GIVEN DATA
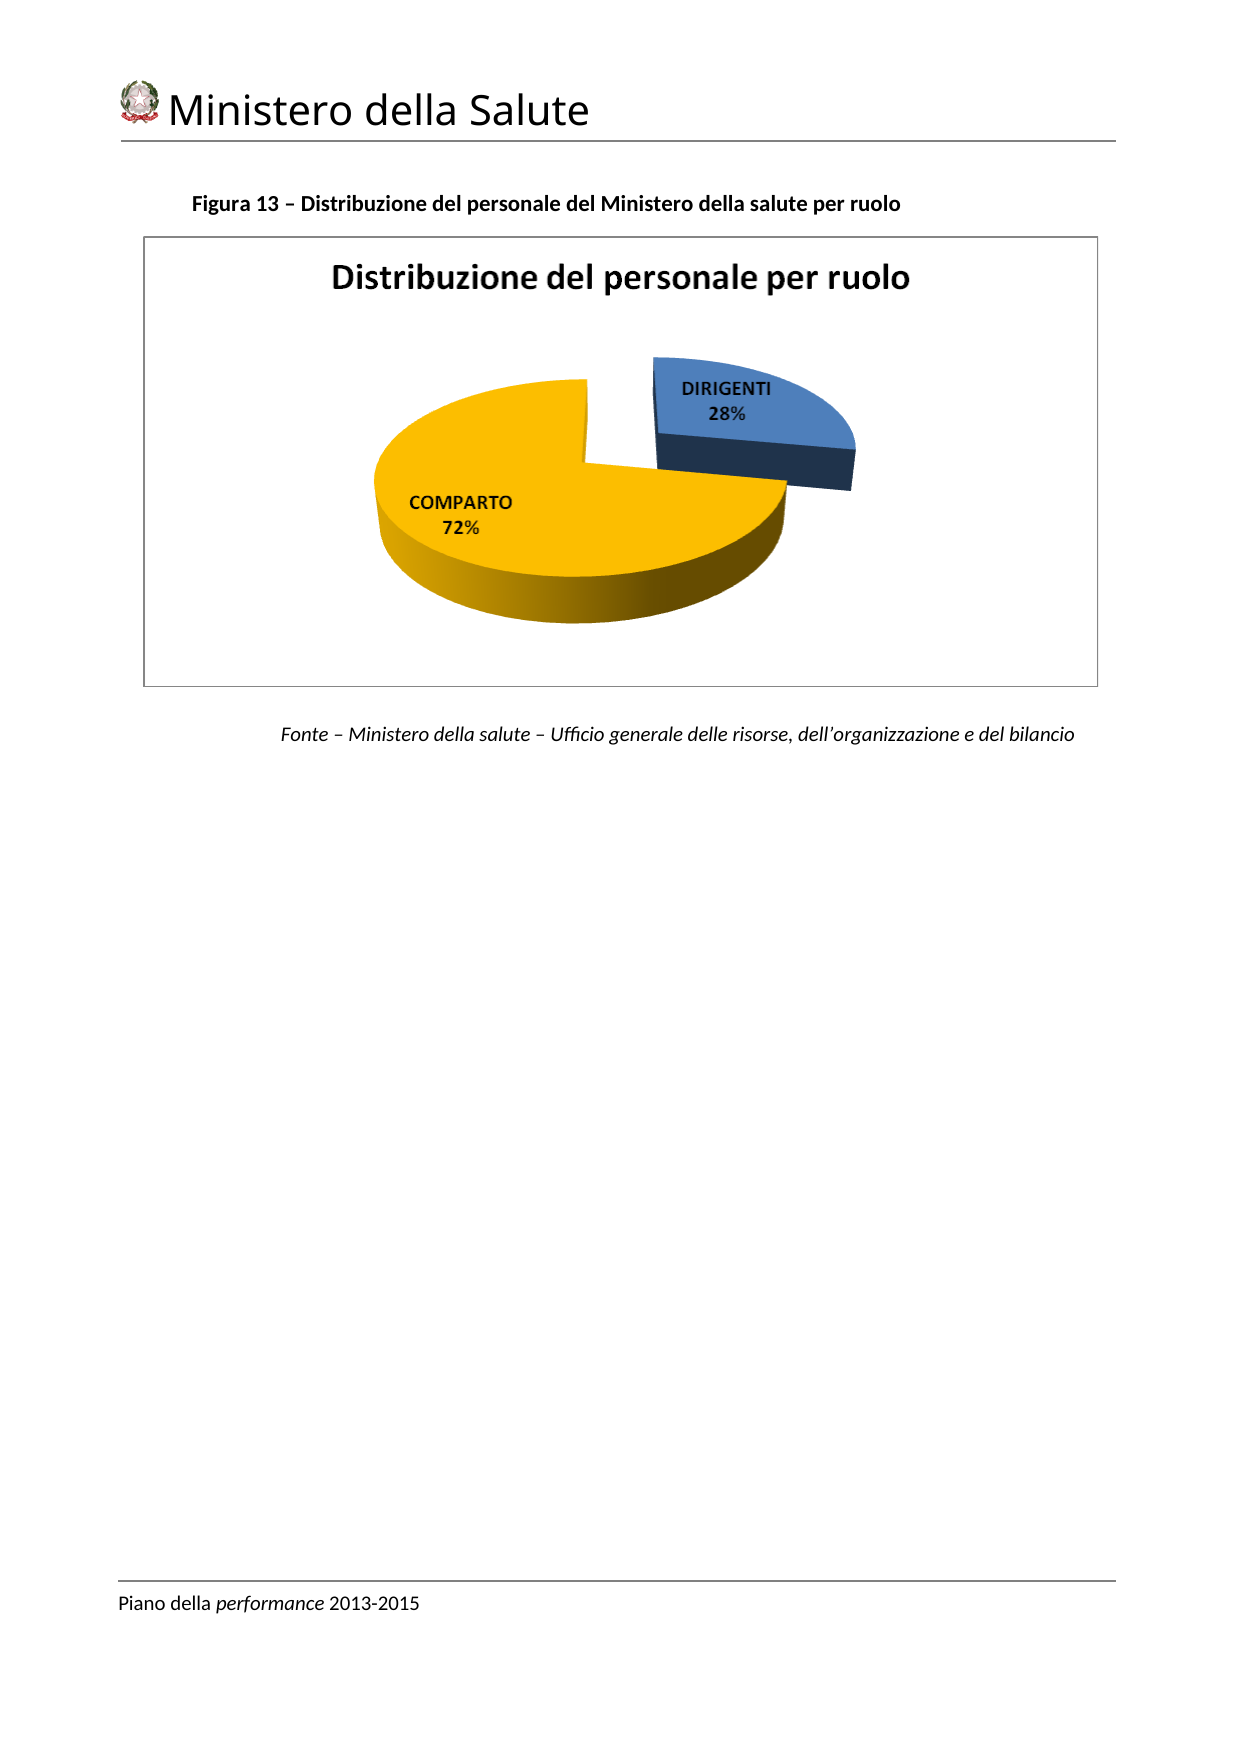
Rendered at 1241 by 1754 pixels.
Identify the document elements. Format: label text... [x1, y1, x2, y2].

picture [119, 78, 161, 125]
text Fonte – Ministero della salute – Ufficio generale delle risorse, dell’organizzazione e del bilancio [207, 721, 1122, 747]
text Piano della performance 2013-2015 [118, 1590, 1122, 1615]
subtitle Figura 13 – Distribuzione del personale del Ministero della salute per ruolo [118, 189, 1122, 217]
text Ministero della Salute [118, 77, 1122, 137]
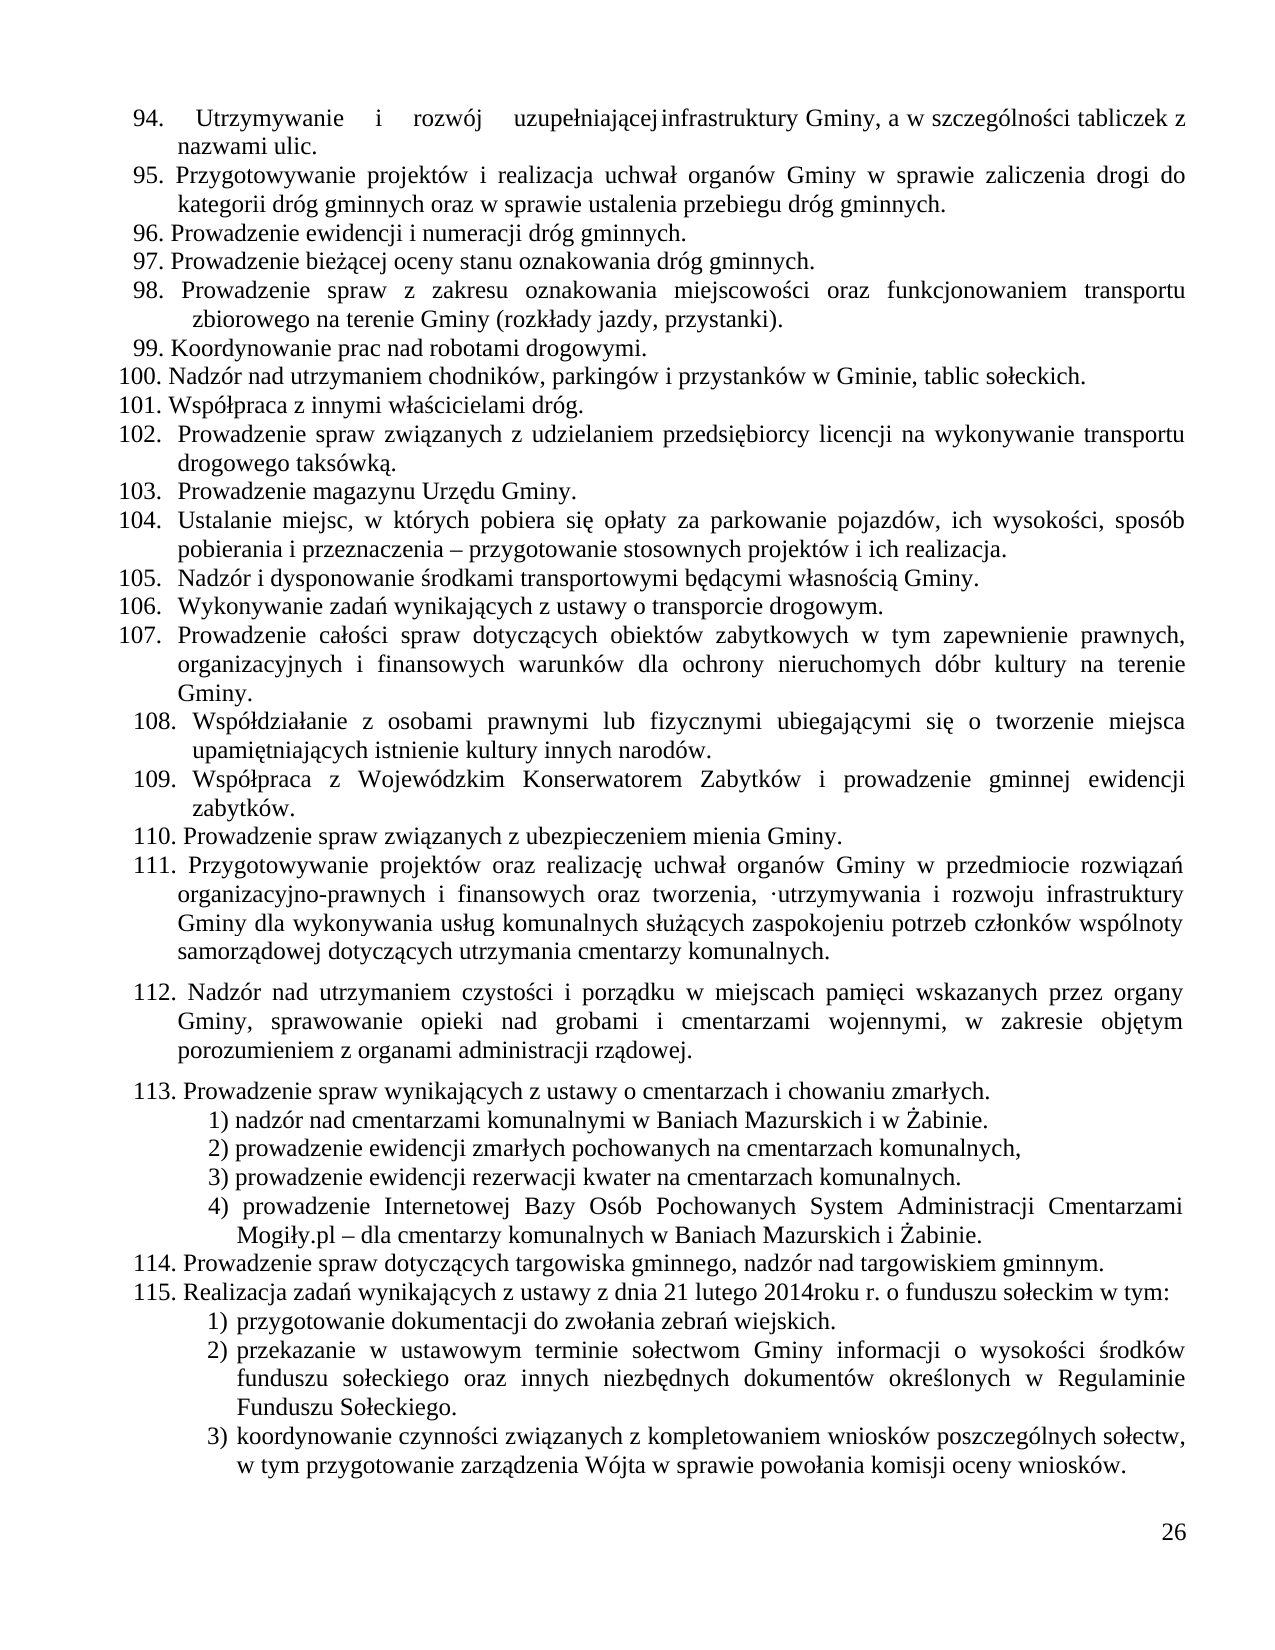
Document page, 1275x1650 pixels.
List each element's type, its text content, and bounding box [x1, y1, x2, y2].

list Prowadzenie spraw związanych z udzielaniem przedsiębiorcy licencji na wykonywanie transportu drogowego taksówką. [118, 419, 1186, 476]
text 96. Prowadzenie ewidencji i numeracji dróg gminnych. [133, 218, 1186, 246]
text 2) prowadzenie ewidencji zmarłych pochowanych na cmentarzach komunalnych, [208, 1133, 1184, 1162]
text 94. Utrzymywanie i rozwój uzupełniającej infrastruktury Gminy, a w szczególności tabliczek z nazwami ulic. [133, 103, 1186, 160]
text 111. Przygotowywanie projektów oraz realizację uchwał organów Gminy w przedmiocie rozwiązań organizacyjno-prawnych i finansowych oraz tworzenia, ·utrzymywania i rozwoju infrastruktury Gminy dla wykonywania usług komunalnych służących zaspokojeniu potrzeb członków wspólnoty samorządowej dotyczących utrzymania cmentarzy komunalnych. [133, 850, 1184, 965]
text 99. Koordynowanie prac nad robotami drogowymi. [133, 333, 1186, 361]
text 98. Prowadzenie spraw z zakresu oznakowania miejscowości oraz funkcjonowaniem transportu zbiorowego na terenie Gminy (rozkłady jazdy, przystanki). [133, 275, 1186, 333]
text 101. Współpraca z innymi właścicielami dróg. [118, 390, 1186, 419]
list Wykonywanie zadań wynikających z ustawy o transporcie drogowym. [118, 591, 1186, 620]
text 97. Prowadzenie bieżącej oceny stanu oznakowania dróg gminnych. [133, 246, 1186, 275]
list Prowadzenie magazynu Urzędu Gminy. [118, 476, 1186, 505]
list Współpraca z Wojewódzkim Konserwatorem Zabytków i prowadzenie gminnej ewidencji zabytków. [133, 764, 1186, 821]
text 115. Realizacja zadań wynikających z ustawy z dnia 21 lutego 2014roku r. o funduszu sołeckim w tym: [133, 1277, 1186, 1306]
text 100. Nadzór nad utrzymaniem chodników, parkingów i przystanków w Gminie, tablic sołeckich. [118, 361, 1186, 390]
list Współdziałanie z osobami prawnymi lub fizycznymi ubiegającymi się o tworzenie miejsca upamiętniających istnienie kultury innych narodów. [133, 706, 1186, 764]
list Prowadzenie całości spraw dotyczących obiektów zabytkowych w tym zapewnienie prawnych, organizacyjnych i finansowych warunków dla ochrony nieruchomych dóbr kultury na terenie Gminy. [118, 620, 1186, 706]
text 3) prowadzenie ewidencji rezerwacji kwater na cmentarzach komunalnych. [208, 1162, 1184, 1191]
list koordynowanie czynności związanych z kompletowaniem wniosków poszczególnych sołectw, w tym przygotowanie zarządzenia Wójta w sprawie powołania komisji oceny wniosków. [207, 1421, 1186, 1478]
list Nadzór i dysponowanie środkami transportowymi będącymi własnością Gminy. [118, 563, 1186, 591]
text 114. Prowadzenie spraw dotyczących targowiska gminnego, nadzór nad targowiskiem gminnym. [133, 1248, 1186, 1277]
list przekazanie w ustawowym terminie sołectwom Gminy informacji o wysokości środków funduszu sołeckiego oraz innych niezbędnych dokumentów określonych w Regulaminie Funduszu Sołeckiego. [207, 1335, 1186, 1421]
list Ustalanie miejsc, w których pobiera się opłaty za parkowanie pojazdów, ich wysokości, sposób pobierania i przeznaczenia – przygotowanie stosownych projektów i ich realizacja. [118, 505, 1186, 563]
text 110. Prowadzenie spraw związanych z ubezpieczeniem mienia Gminy. [133, 821, 1186, 850]
text 95. Przygotowywanie projektów i realizacja uchwał organów Gminy w sprawie zaliczenia drogi do kategorii dróg gminnych oraz w sprawie ustalenia przebiegu dróg gminnych. [133, 160, 1186, 218]
text 112. Nadzór nad utrzymaniem czystości i porządku w miejscach pamięci wskazanych przez organy Gminy, sprawowanie opieki nad grobami i cmentarzami wojennymi, w zakresie objętym porozumieniem z organami administracji rządowej. [133, 977, 1184, 1063]
text 113. Prowadzenie spraw wynikających z ustawy o cmentarzach i chowaniu zmarłych. [133, 1076, 1184, 1105]
list przygotowanie dokumentacji do zwołania zebrań wiejskich. [207, 1306, 1186, 1335]
text 4) prowadzenie Internetowej Bazy Osób Pochowanych System Administracji Cmentarzami Mogiły.pl – dla cmentarzy komunalnych w Baniach Mazurskich i Żabinie. [208, 1191, 1184, 1248]
text 1) nadzór nad cmentarzami komunalnymi w Baniach Mazurskich i w Żabinie. [208, 1105, 1184, 1133]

WHAT YOU SHOULD DO
Reproduce all of the entries above line for line without altering anything, and leave the pictures out.

WORKED ANSWER
Rendered at 1241 by 1754 pixels.
Identify the document elements. Format: label text... [x1, y1, x2, y2].

picture [119, 78, 161, 125]
text Fonte – Ministero della salute – Ufficio generale delle risorse, dell’organizzazione e del bilancio [207, 721, 1122, 747]
text Piano della performance 2013-2015 [118, 1590, 1122, 1615]
subtitle Figura 13 – Distribuzione del personale del Ministero della salute per ruolo [118, 189, 1122, 217]
text Ministero della Salute [118, 77, 1122, 137]
Document page, 1275x1650 pixels.
List each element's type, its text content, and bounding box [x1, y1, x2, y2].

list Prowadzenie spraw związanych z udzielaniem przedsiębiorcy licencji na wykonywanie transportu drogowego taksówką. [118, 419, 1186, 476]
text 96. Prowadzenie ewidencji i numeracji dróg gminnych. [133, 218, 1186, 246]
text 2) prowadzenie ewidencji zmarłych pochowanych na cmentarzach komunalnych, [208, 1133, 1184, 1162]
text 94. Utrzymywanie i rozwój uzupełniającej infrastruktury Gminy, a w szczególności tabliczek z nazwami ulic. [133, 103, 1186, 160]
text 111. Przygotowywanie projektów oraz realizację uchwał organów Gminy w przedmiocie rozwiązań organizacyjno-prawnych i finansowych oraz tworzenia, ·utrzymywania i rozwoju infrastruktury Gminy dla wykonywania usług komunalnych służących zaspokojeniu potrzeb członków wspólnoty samorządowej dotyczących utrzymania cmentarzy komunalnych. [133, 850, 1184, 965]
text 99. Koordynowanie prac nad robotami drogowymi. [133, 333, 1186, 361]
text 98. Prowadzenie spraw z zakresu oznakowania miejscowości oraz funkcjonowaniem transportu zbiorowego na terenie Gminy (rozkłady jazdy, przystanki). [133, 275, 1186, 333]
text 101. Współpraca z innymi właścicielami dróg. [118, 390, 1186, 419]
list Wykonywanie zadań wynikających z ustawy o transporcie drogowym. [118, 591, 1186, 620]
text 97. Prowadzenie bieżącej oceny stanu oznakowania dróg gminnych. [133, 246, 1186, 275]
list Prowadzenie magazynu Urzędu Gminy. [118, 476, 1186, 505]
list Współpraca z Wojewódzkim Konserwatorem Zabytków i prowadzenie gminnej ewidencji zabytków. [133, 764, 1186, 821]
text 115. Realizacja zadań wynikających z ustawy z dnia 21 lutego 2014roku r. o funduszu sołeckim w tym: [133, 1277, 1186, 1306]
text 100. Nadzór nad utrzymaniem chodników, parkingów i przystanków w Gminie, tablic sołeckich. [118, 361, 1186, 390]
list Współdziałanie z osobami prawnymi lub fizycznymi ubiegającymi się o tworzenie miejsca upamiętniających istnienie kultury innych narodów. [133, 706, 1186, 764]
list Prowadzenie całości spraw dotyczących obiektów zabytkowych w tym zapewnienie prawnych, organizacyjnych i finansowych warunków dla ochrony nieruchomych dóbr kultury na terenie Gminy. [118, 620, 1186, 706]
text 3) prowadzenie ewidencji rezerwacji kwater na cmentarzach komunalnych. [208, 1162, 1184, 1191]
list koordynowanie czynności związanych z kompletowaniem wniosków poszczególnych sołectw, w tym przygotowanie zarządzenia Wójta w sprawie powołania komisji oceny wniosków. [207, 1421, 1186, 1478]
list Nadzór i dysponowanie środkami transportowymi będącymi własnością Gminy. [118, 563, 1186, 591]
text 114. Prowadzenie spraw dotyczących targowiska gminnego, nadzór nad targowiskiem gminnym. [133, 1248, 1186, 1277]
list przekazanie w ustawowym terminie sołectwom Gminy informacji o wysokości środków funduszu sołeckiego oraz innych niezbędnych dokumentów określonych w Regulaminie Funduszu Sołeckiego. [207, 1335, 1186, 1421]
list Ustalanie miejsc, w których pobiera się opłaty za parkowanie pojazdów, ich wysokości, sposób pobierania i przeznaczenia – przygotowanie stosownych projektów i ich realizacja. [118, 505, 1186, 563]
text 110. Prowadzenie spraw związanych z ubezpieczeniem mienia Gminy. [133, 821, 1186, 850]
text 95. Przygotowywanie projektów i realizacja uchwał organów Gminy w sprawie zaliczenia drogi do kategorii dróg gminnych oraz w sprawie ustalenia przebiegu dróg gminnych. [133, 160, 1186, 218]
text 112. Nadzór nad utrzymaniem czystości i porządku w miejscach pamięci wskazanych przez organy Gminy, sprawowanie opieki nad grobami i cmentarzami wojennymi, w zakresie objętym porozumieniem z organami administracji rządowej. [133, 977, 1184, 1063]
text 113. Prowadzenie spraw wynikających z ustawy o cmentarzach i chowaniu zmarłych. [133, 1076, 1184, 1105]
list przygotowanie dokumentacji do zwołania zebrań wiejskich. [207, 1306, 1186, 1335]
text 4) prowadzenie Internetowej Bazy Osób Pochowanych System Administracji Cmentarzami Mogiły.pl – dla cmentarzy komunalnych w Baniach Mazurskich i Żabinie. [208, 1191, 1184, 1248]
text 1) nadzór nad cmentarzami komunalnymi w Baniach Mazurskich i w Żabinie. [208, 1105, 1184, 1133]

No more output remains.